__Data__:
========================================

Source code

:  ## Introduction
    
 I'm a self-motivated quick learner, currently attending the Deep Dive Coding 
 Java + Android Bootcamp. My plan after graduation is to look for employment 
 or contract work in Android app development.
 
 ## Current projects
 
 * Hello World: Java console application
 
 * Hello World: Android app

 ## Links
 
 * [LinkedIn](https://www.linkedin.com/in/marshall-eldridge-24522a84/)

========================================

Update the material so that every "Hello World" reads "Tip Calculator", and leave everything else unchanged.

Source code

:  ## Introduction
    
 I'm a self-motivated quick learner, currently attending the Deep Dive Coding 
 Java + Android Bootcamp. My plan after graduation is to look for employment 
 or contract work in Android app development.
 
 ## Current projects
 
 * Tip Calculator: Java console application
 
 * Tip Calculator: Android app

 ## Links
 
 * [LinkedIn](https://www.linkedin.com/in/marshall-eldridge-24522a84/)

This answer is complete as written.